Closed eloff closed 7 years ago
it's up to the log store, in this implementation, fs_log_store flush the data every time it got changed, I understand that saving the state is one of the key for the implementations, however, fsync is not the only way, it's all up to the log store and state mgr implementation, you can even have your own device to hold the logs and state, we don't enforce any log store or state mgr implementation here
To be clear, I'm only talking about fs_log_store here. The state manager can do whatever it wants, and it doesn't really need fsync if it can restore from the log - in fact it could be memory only.

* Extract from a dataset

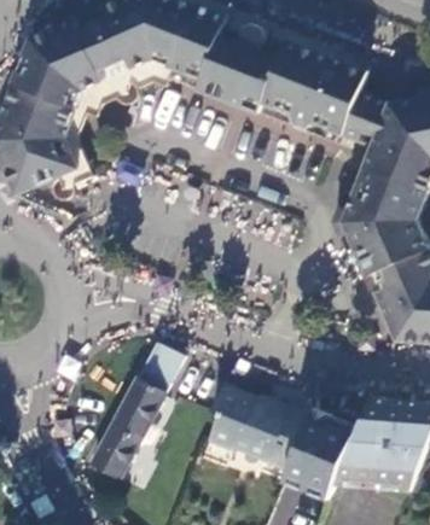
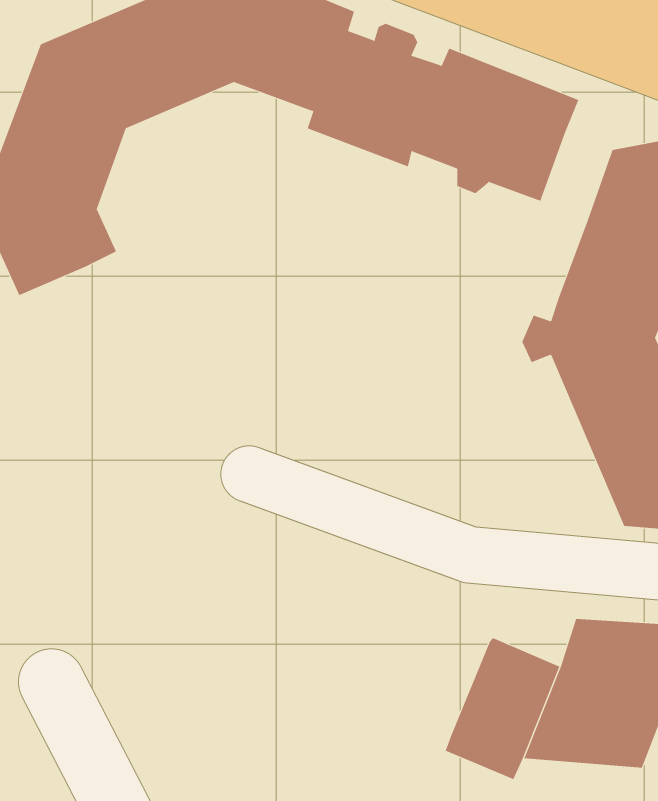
building: [345,92,390,147] -> none
building: [93,340,186,477] -> none
building: [208,384,313,471] -> none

fs_log_store on the other hand does not call fsync, so it's no more durable or permanent than memory. The C++ stdlib flush() does not call fsync. Entries stored to fs_log_store can live in the OS buffer cache and storage device buffers for indeterminate amounts of time. On a hard system failure, you have no guarantee about what made it to disk and what did not. You cannot base any correct implementation of Raft on such a log. See https://stackoverflow.com/questions/23358324/raft-consensus-protocol-should-entries-be-durable-before-commiting for why log entries must be made durable on the storage device(s).
Okay, if it's about fs_log_store, I am not worry about it, there could be sophisticated implementation of it, you can start trying cornerstone with fs_log_store, but you can have your own Linux specific impl in your production. For this implementation, my original intent is to provide a core implementation of the algorithm, but ship with some sample interface implementations, but it's open to extended with more sophisticated implementations, again fs_log_store is not part of the core, it may have other issues not just fsync.
I can't imagine why one would provide a sample log store implementation that does not work. If you want to do that, it's your business, but please mark it with big red letters in the documentation DO NOT USE IN PRODUCTION, YOU WILL LOSE DATA. Or rename it to e.g. fs_eat_my_data_log_store(), because it's identical to running e.g. MySQL with libeatmydata to skip fysnc.
Or just add fsync() or equivalent to the flush method.
README.md updated
I had a look through the code, but no raft implementation could be correct if doesn't call fsync or equivalent at the appropriate places. Please forgive me if I missed it, but does this code call fsync?